Jakub Czerwiński: "Robiliśmy wszystko, na co było nas stać, żeby to Piast Gliwice osiągnął jak najlepszy rezultat. Chcieliśmy zagrać dla siebie, kibiców i Piasta Gliwice. Nie patrząc na to, czy pomożemy Rakowowi, czy Lechowi, czy komuś zaszkodzimy. Musieliśmy skupić się na sobie i można powiedzieć, że dużo dobrego zrobiliśmy na boisku. Wystarczająco dużo, żeby ten mecz zremisować. Koniec końców zawiodła dzisiaj nasza skuteczność. W Poznaniu zostają trzy punkty. Bardzo dziękujemy za wsparcie tak licznej grupy z Gliwic. Dziękujemy za ich doping, poświęcenie i za to, że byli z nami. Nie tylko tutaj, ale cały sezon, czy to w domu, czy na wyjazdach."

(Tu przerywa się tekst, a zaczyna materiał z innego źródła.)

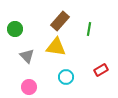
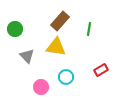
pink circle: moved 12 px right
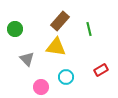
green line: rotated 24 degrees counterclockwise
gray triangle: moved 3 px down
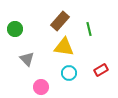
yellow triangle: moved 8 px right
cyan circle: moved 3 px right, 4 px up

Michał Chrapek: "Pokazaliśmy to, co prezentowaliśmy przez cały sezon i z czego ta drużyna jest znana, czyli z charakteru i postawy. Gramy zespołowo, drużynowo, każdy pracuje i chce jak najlepiej dla tej drużyny. Było to widać, zagraliśmy bardzo dobry mecz na bardzo trudnym terenie. Byliśmy bardzo blisko dobrego wyniku. Kto oglądał, ten wie jak to wyglądało."

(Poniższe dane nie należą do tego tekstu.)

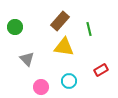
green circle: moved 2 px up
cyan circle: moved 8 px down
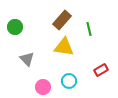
brown rectangle: moved 2 px right, 1 px up
pink circle: moved 2 px right
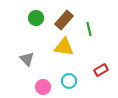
brown rectangle: moved 2 px right
green circle: moved 21 px right, 9 px up
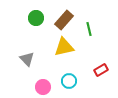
yellow triangle: rotated 20 degrees counterclockwise
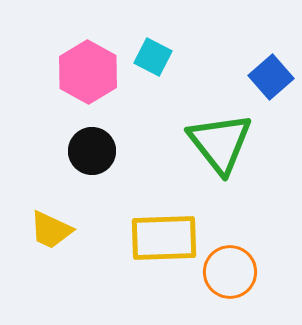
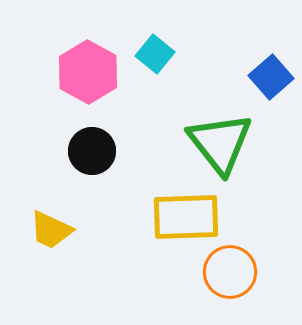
cyan square: moved 2 px right, 3 px up; rotated 12 degrees clockwise
yellow rectangle: moved 22 px right, 21 px up
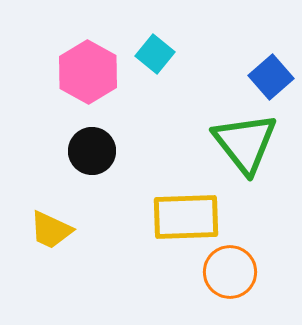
green triangle: moved 25 px right
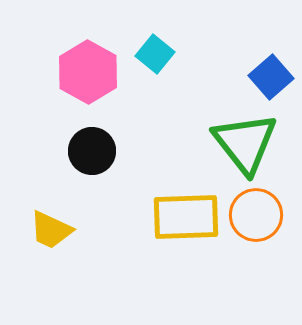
orange circle: moved 26 px right, 57 px up
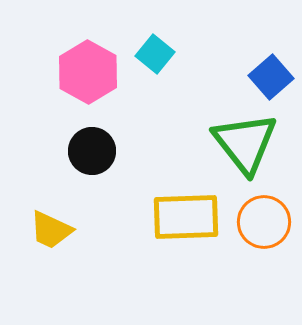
orange circle: moved 8 px right, 7 px down
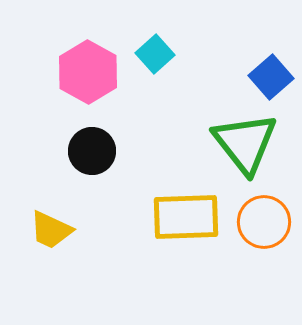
cyan square: rotated 9 degrees clockwise
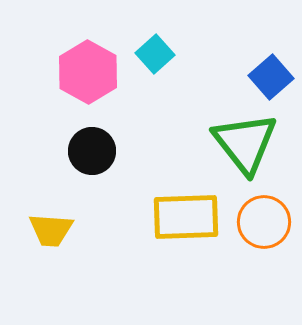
yellow trapezoid: rotated 21 degrees counterclockwise
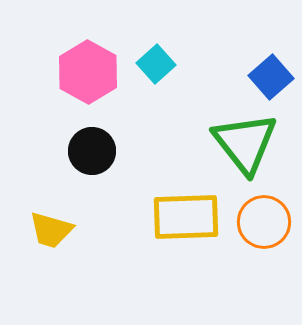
cyan square: moved 1 px right, 10 px down
yellow trapezoid: rotated 12 degrees clockwise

Aleksandar Vuković: Na początek chciałbym pogratulować zwycięstwa oraz zdobycia mistrza Polski Lechowi Poznań. To jest najważniejsze w tym wszystkim. Myślę, że było zasłużone i wielkie gratulacje za to. Jeśli chodzi o mecz to, mogę podziękować drużynie za postawę w takim nieoczywistym momencie. Był to mój ostatni mecz i od dawno to wiadomo, ale również były różne podteksty dotyczące tego meczu. Drużyna wykazała się postawą, za jaką bardzo ją cenię. Jestem wdzięczny i szczęśliwy, że mogłem być częścią tego zespołu, pracować z nim i przeżywać naprawdę miłe chwile. Wielkie podziękowania dla wszystkich chłopaków, z którymi pracowałem dzisiaj w Poznaniu, ale również dla tych, którzy byli z nami przez te wszystkie lata.

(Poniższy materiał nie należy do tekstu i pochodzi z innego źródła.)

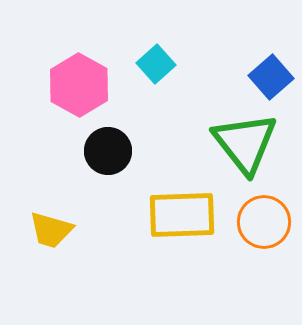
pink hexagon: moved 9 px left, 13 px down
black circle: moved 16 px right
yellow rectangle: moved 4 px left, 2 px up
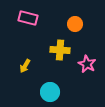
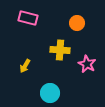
orange circle: moved 2 px right, 1 px up
cyan circle: moved 1 px down
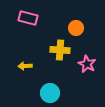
orange circle: moved 1 px left, 5 px down
yellow arrow: rotated 56 degrees clockwise
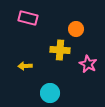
orange circle: moved 1 px down
pink star: moved 1 px right
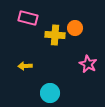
orange circle: moved 1 px left, 1 px up
yellow cross: moved 5 px left, 15 px up
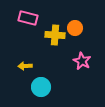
pink star: moved 6 px left, 3 px up
cyan circle: moved 9 px left, 6 px up
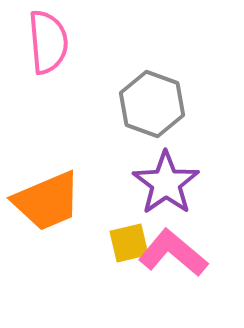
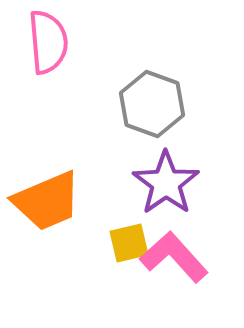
pink L-shape: moved 1 px right, 4 px down; rotated 8 degrees clockwise
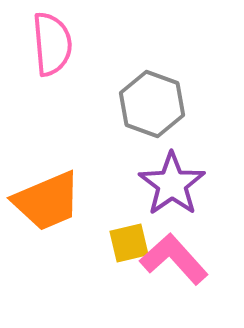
pink semicircle: moved 4 px right, 2 px down
purple star: moved 6 px right, 1 px down
pink L-shape: moved 2 px down
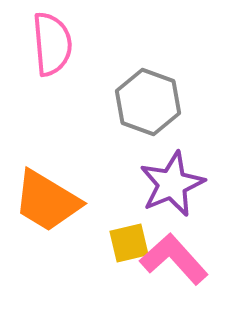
gray hexagon: moved 4 px left, 2 px up
purple star: rotated 12 degrees clockwise
orange trapezoid: rotated 54 degrees clockwise
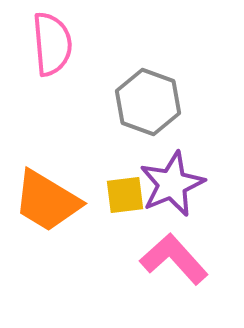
yellow square: moved 4 px left, 48 px up; rotated 6 degrees clockwise
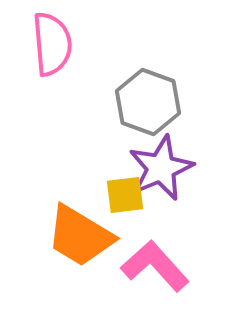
purple star: moved 11 px left, 16 px up
orange trapezoid: moved 33 px right, 35 px down
pink L-shape: moved 19 px left, 7 px down
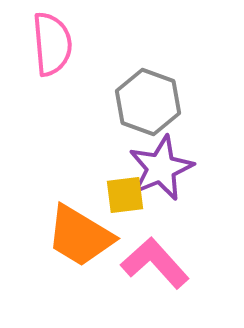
pink L-shape: moved 3 px up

Mecz taki, jakiego się spodziewałem. Jesteśmy drużyną, przeciwko której niełatwo stworzyć sytuacje bramkowe. Lech rozegrał jedną, fantastyczną akcję w pierwszej połowie, którą skończył bramką. Mieliśmy w pierwszej części ze 3-4 wejścia groźne w pole karne, których nie zakończyliśmy dobrym, celnym strzałem. W drugiej połowie to było jeszcze bardziej wyrównane spotkanie. Widać było, że Lech nie ma takiej przewagi i ten mecz stawał się dla nich coraz trudniejszy do grania. Na szali była duża stawka i niewiele zabrakło, żebyśmy to wykorzystali i strzelili bramkę. Byliśmy blisko, szczególnie w tej trzeciej sytuacji. Widocznie to Lechowi jest pisane to mistrzostwo i wyszło tak, że przy tej dobrej okazji Miguela Munoza zostało to przesądzone."